While robots are extensively used in factories, our industry hasn't yet been able to prepare them for working in human environments - for instance in houses or in human-operated factories. The main obstacle to these applications lies in the amplitude of the uncertainty inherent to the environments humans are used to work in, and in the difficulty in programming robots to cope with it. For instance, in robot-oriented environments, robots can expect to find specific tools and objects in specific places. In a human environment, obstacles may force one to find a new way of holding a tool, and new objects appear continuously and need to be dealt with. As it proves difficult to build into robots the knowledge necessary for coping with uncertain environments, the robotics community is turning to the development of agents that acquire this knowledge progressively and that adapt to unexpected events.
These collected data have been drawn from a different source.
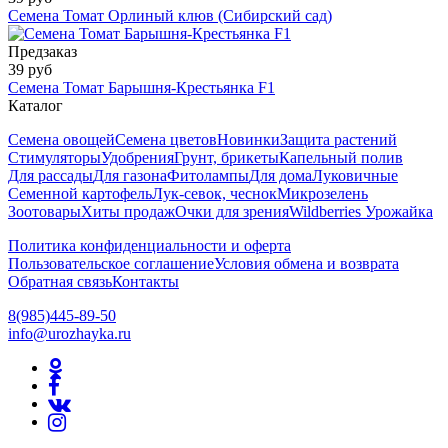
Семена Томат Орлиный клюв (Сибирский сад)
Предзаказ
39 руб
Семена Томат Барышня-Крестьянка F1
Каталог
Семена овощей
Семена цветов
Новинки
Защита растений
Стимуляторы
Удобрения
Грунт, брикеты
Капельный полив
Для рассады
Для газона
Фитолампы
Для дома
Луковичные
Семенной картофель
Лук-севок, чеснок
Микрозелень
Зоотовары
Хиты продаж
Очки для зрения
Wildberries Урожайка
Политика конфиденциальности и оферта
Пользовательское соглашение
Условия обмена и возврата
Обратная связь
Контакты
8(985)445-89-50
info@urozhayka.ru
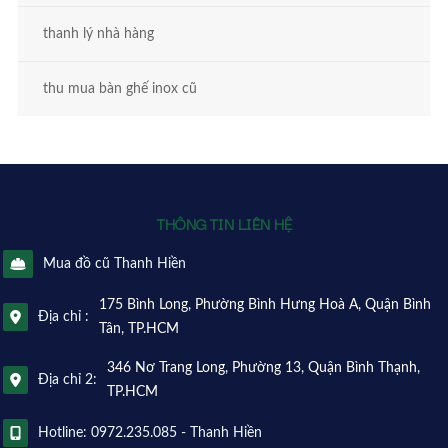
thanh lý nhà hàng
thu mua bàn ghế inox cũ
THÔNG TIN LIÊN HỆ
Mua đồ cũ Thanh Hiền
175 Bình Long, Phường Bình Hưng Hoà A, Quận Bình
Địa chỉ :
Tân, TP.HCM
346 Nơ Trang Long, Phường 13, Quận Bình Thạnh,
Địa chỉ 2:
TP.HCM
Hotline: 0972.235.085 - Thanh Hiền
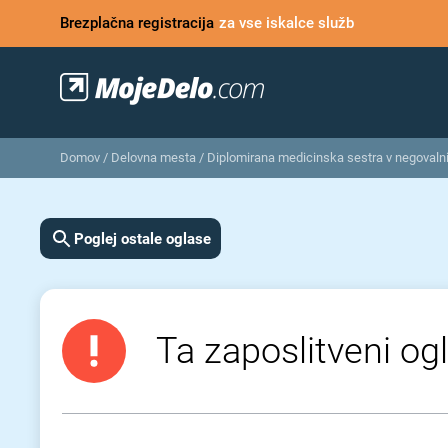
Brezplačna registracija
za vse iskalce služb
Domov
/
Delovna mesta
/
Diplomirana medicinska sestra v negovaln
Poglej ostale oglase
Ta zaposlitveni ogl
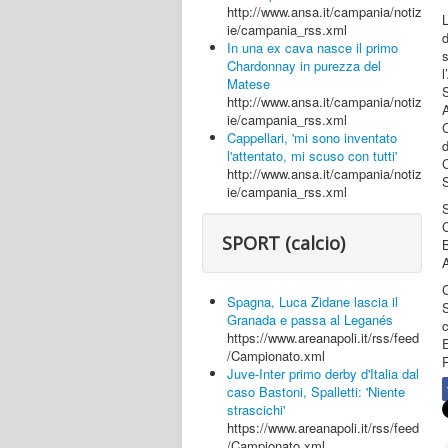
http://www.ansa.it/campania/notiz
ie/campania_rss.xml
In una ex cava nasce il primo
s
Chardonnay in purezza del
l
Matese
http://www.ansa.it/campania/notiz
ie/campania_rss.xml
Cappellari, 'mi sono inventato
l'attentato, mi scuso con tutti'
http://www.ansa.it/campania/notiz
ie/campania_rss.xml
SPORT (calcio)
A
Spagna, Luca Zidane lascia il
S
Granada e passa al Leganés
https://www.areanapoli.it/rss/feed
E
/Campionato.xml
Juve-Inter primo derby d'Italia dal
caso Bastoni, Spalletti: 'Niente
strascichi'
https://www.areanapoli.it/rss/feed
/Campionato.xml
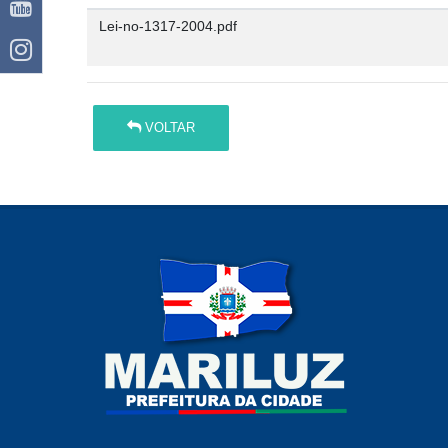
Lei-no-1317-2004.pdf
VOLTAR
This thesis studies the problem of vision-based robotic grasping in uncertain environments. We aim to create an autonomous agent that develops grasping skills from experience, by interacting with objects and with other agents. To this end, we present a 3D object model for autonomous, visuomotor interaction. The model represents grasping strategies along with visual features that predict their applicability. It provides a robot with the ability to compute grasp parameters from visual observations. The agent acquires models interactively by manipulating objects, possibly imitating a teacher. With time, it becomes increasingly efficient at inferring grasps from visual evidence. This behavior relies on (1) a grasp model representing relative object-gripper configurations and their feasibility, and (2) a model of visual object structure, which aligns the grasp model to arbitrary object poses (3D positions and orientations).
The visual model represents object edges or object faces in 3D by probabilistically encoding the spatial distribution of small segments of object edges or the distribution of small patches of object surface. A model is learned from a few segmented 3D scans or stereo images of an object. Monte Carlo simulation provides robust estimates of the object's 3D position and orientation in cluttered scenes.
The grasp model represents the likelihood of success of relative object-gripper configurations. Initial models are acquired from visual cues or by observing a teacher. Models are then refined autonomously by ``playing' with objects and observing the effects of exploratory grasps. After the robot has learned a few object models, learning becomes a combination of cross-object generalization and interactive experience: grasping strategies are generalized across objects that share similar visual substructures; they are then adapted to new objects through autonomous exploration.
The applicability of our model is supported by numerous examples of pose estimates in cluttered scenes, and by a robot platform that shows increasing grasping capabilities as it explores its environment.